[Opening PROVIDED INFORMATION section]

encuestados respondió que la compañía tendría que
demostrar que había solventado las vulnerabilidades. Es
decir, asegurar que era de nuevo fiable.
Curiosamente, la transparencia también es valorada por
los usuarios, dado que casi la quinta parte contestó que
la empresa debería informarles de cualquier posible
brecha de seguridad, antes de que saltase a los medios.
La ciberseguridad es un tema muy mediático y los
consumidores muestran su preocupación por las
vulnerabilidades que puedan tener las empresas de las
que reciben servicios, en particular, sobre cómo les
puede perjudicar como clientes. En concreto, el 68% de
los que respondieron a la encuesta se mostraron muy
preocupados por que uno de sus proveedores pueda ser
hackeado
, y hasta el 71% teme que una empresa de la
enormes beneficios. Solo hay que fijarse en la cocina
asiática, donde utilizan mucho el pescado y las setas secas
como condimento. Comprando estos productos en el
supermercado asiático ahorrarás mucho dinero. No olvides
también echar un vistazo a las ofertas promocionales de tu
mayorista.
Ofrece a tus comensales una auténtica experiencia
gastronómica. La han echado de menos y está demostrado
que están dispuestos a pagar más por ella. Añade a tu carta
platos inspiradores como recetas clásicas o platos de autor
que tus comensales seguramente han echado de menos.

[Closing PROVIDED INFORMATION section]
[Opening PROVIDED INFORMATION section]

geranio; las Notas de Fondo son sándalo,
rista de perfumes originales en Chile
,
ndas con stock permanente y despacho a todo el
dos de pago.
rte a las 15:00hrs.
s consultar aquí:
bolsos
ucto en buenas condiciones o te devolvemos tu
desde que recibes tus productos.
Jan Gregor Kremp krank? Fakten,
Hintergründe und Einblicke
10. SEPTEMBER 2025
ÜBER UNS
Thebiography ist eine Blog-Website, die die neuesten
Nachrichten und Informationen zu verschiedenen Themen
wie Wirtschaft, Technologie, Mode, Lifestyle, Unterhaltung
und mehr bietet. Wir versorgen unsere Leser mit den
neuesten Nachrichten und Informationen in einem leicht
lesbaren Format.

[Closing PROVIDED INFORMATION section]

- **WHAT THE TASK REQUIRES**
Return only the part of the records above that opens with the line containing "Thebiography ist eine" and closes with the line containing "lesbaren Format.", ends included.

- **COMPLETED TASK**
Thebiography ist eine Blog-Website, die die neuesten
Nachrichten und Informationen zu verschiedenen Themen
wie Wirtschaft, Technologie, Mode, Lifestyle, Unterhaltung
und mehr bietet. Wir versorgen unsere Leser mit den
neuesten Nachrichten und Informationen in einem leicht
lesbaren Format.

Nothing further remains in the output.